The Commissioners never intended that workhouses should be places of repression for the able-bodied. Paupers might be better fed and housed than in a labourer's cottage. But they would be put to heavy work and subjected to discipline including the denial of tobacco and alcohol and the separation of men from women. But the workhouses were to be intended as 'prisons without crime'.  Dietaries published by the Commissioners were not wholly insufficient and took notice of local eating habits but food was stodgy and monotonous.  Inmates had to wear workhouse uniform but the Commissioners resisted the attempts of some Guardians to clothe unmarried mothers in yellow as a badge of shame.

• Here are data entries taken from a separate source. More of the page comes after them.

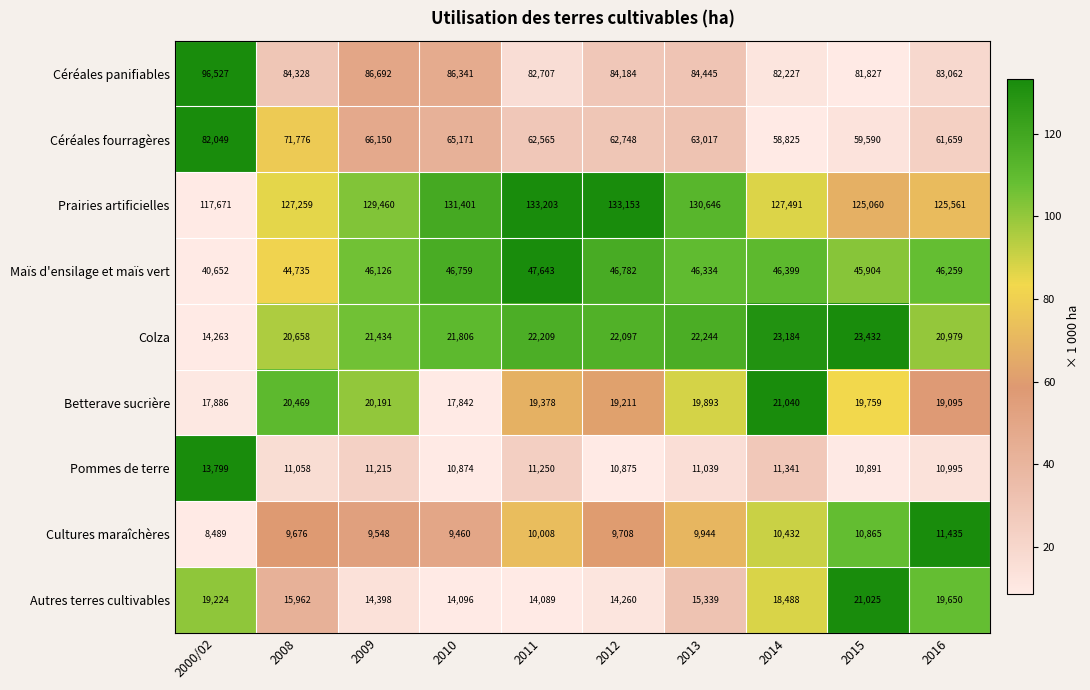

What is the maximum value for Prairies artificielles?

133203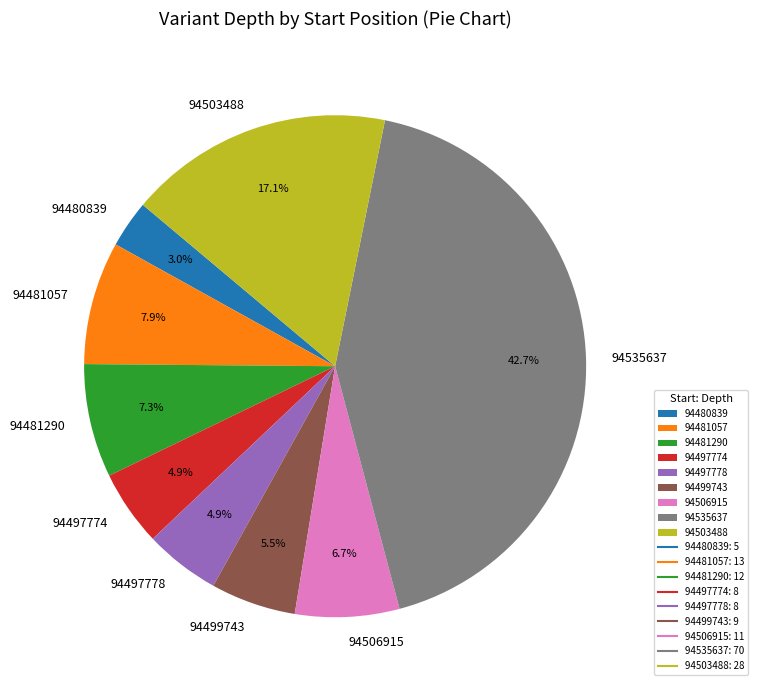

Which slice is the largest?

94535637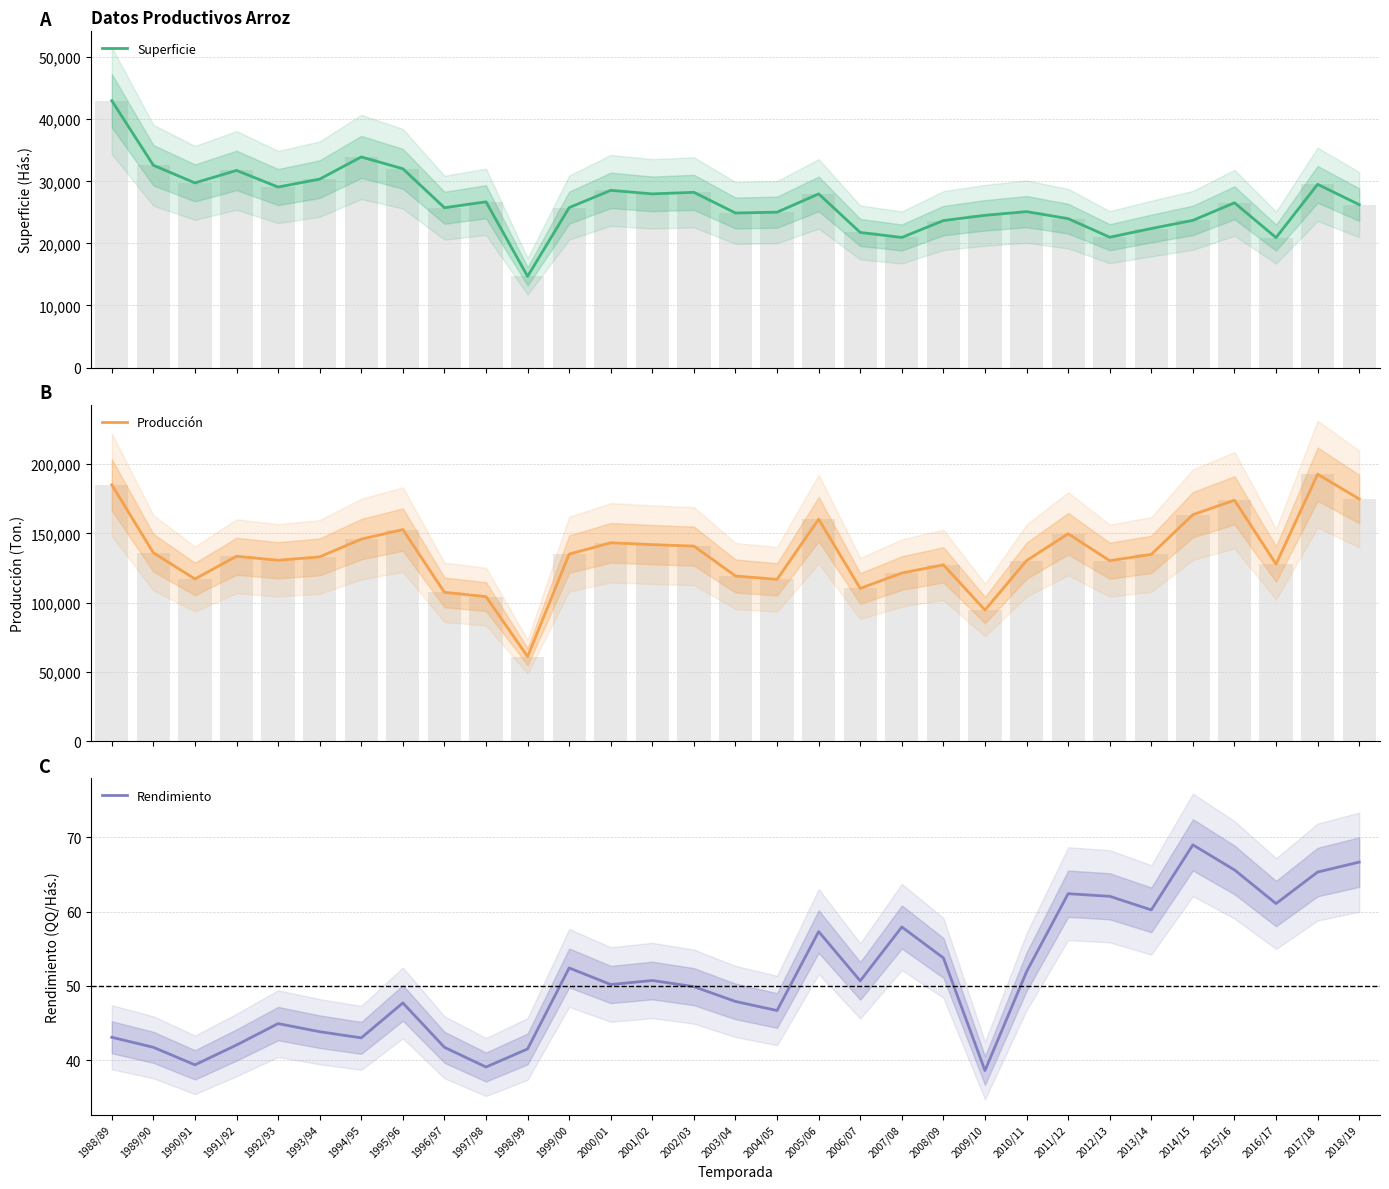

List the series in order of their peak value, lowest first.

Rendimiento, Superficie, Producción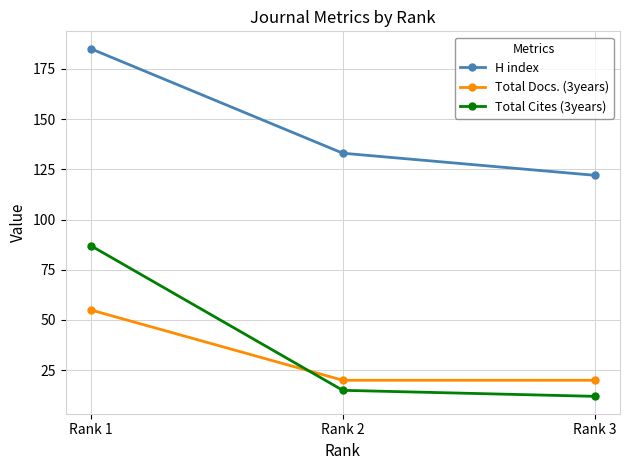

At which category is the sum across all series the highest?

Rank 1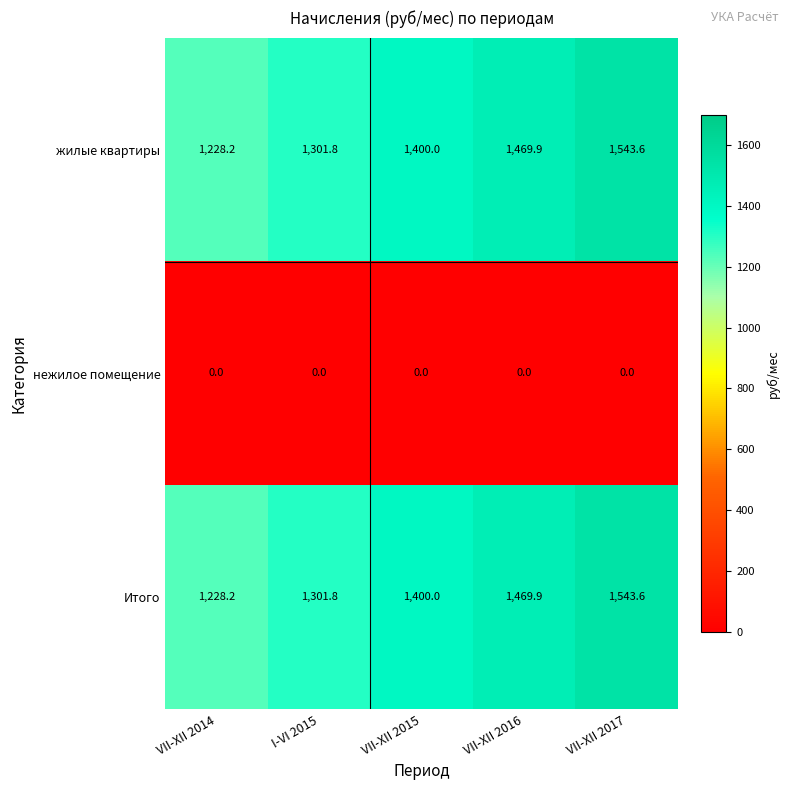

What is the sum of all жилые квартиры values?

6943.5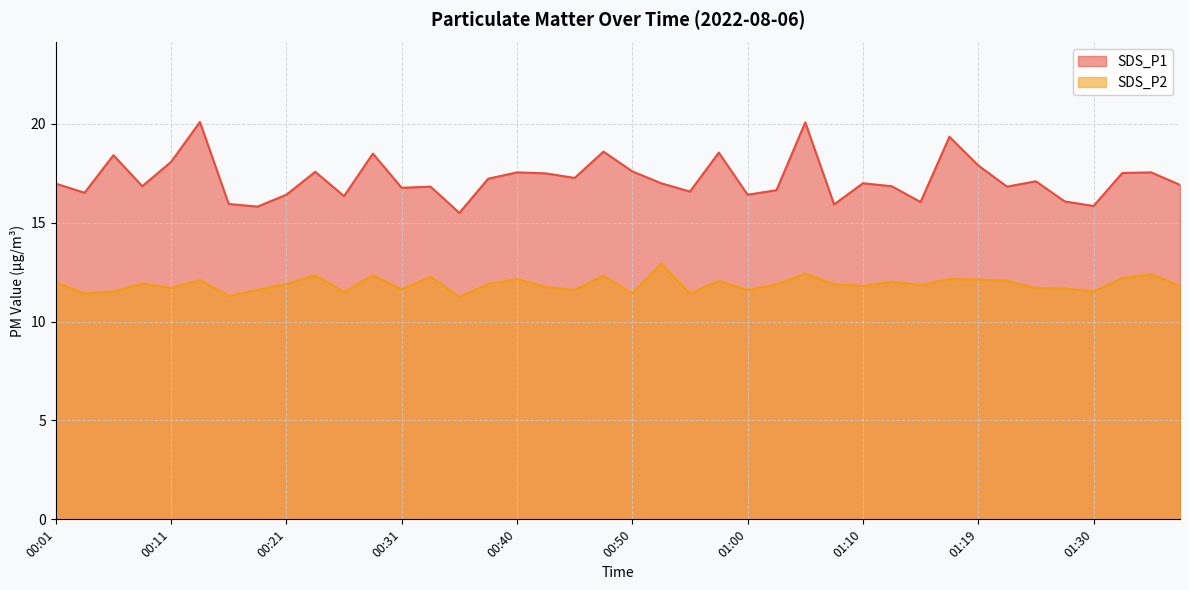

What is the maximum value for SDS_P1?

20.1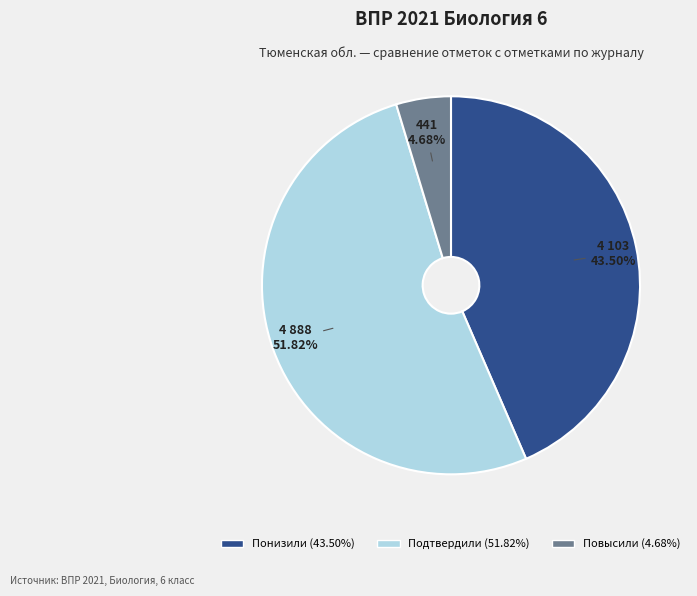

What is the smallest slice in the pie chart?

Повысили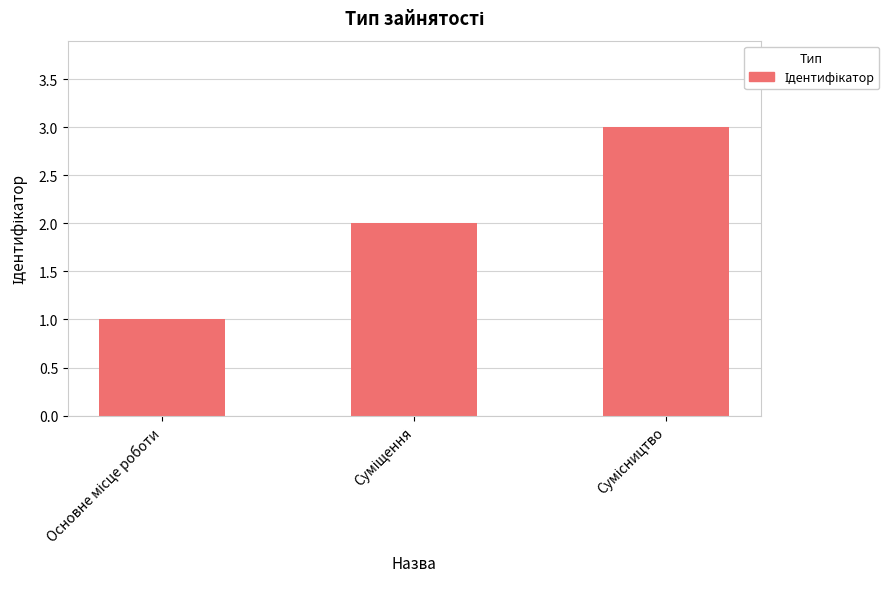

What is the maximum value shown in the chart?

3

The picture of a stern and uniform regime in the workhouse -- a picture reinforced by radical writers called them 'Bastilles' -- belied the facts. Just how cruel the new poor law workhouses were is a question often obscured by propaganda and myth. They were often overcrowded but their character varied between areas. The character of the Master and Matron, the Union boards and the regional Assistant Poor Law Commissioner regulated the actual conduct of the workhouses. The new workhouses were often less crowded and insanitary than those built before 1834. The most resented deterrent effect of the new poor law, and the most obvious contrast with the old system, was the strict workhouse routine and the increasing stigma attached to pauper status.


[1] D. Fraser (ed.) The New Poor Law in the Nineteenth Century, Macmillan, 1976 is a collection of excellent essays on the operation of the system.

[2] The workhouse is discussed in N. Longmate The Workhouse, Temple Smith, 1974, A. Digby Pauper Palaces, Routledge, 1978 and M. Crowther The Workhouse System 1834-1929: The History of an English Social Institution, Methuen, 1984. Felix Driver Power and pauperism: the workhouse system 1834-1884, CUP, 1993 is a useful recent study.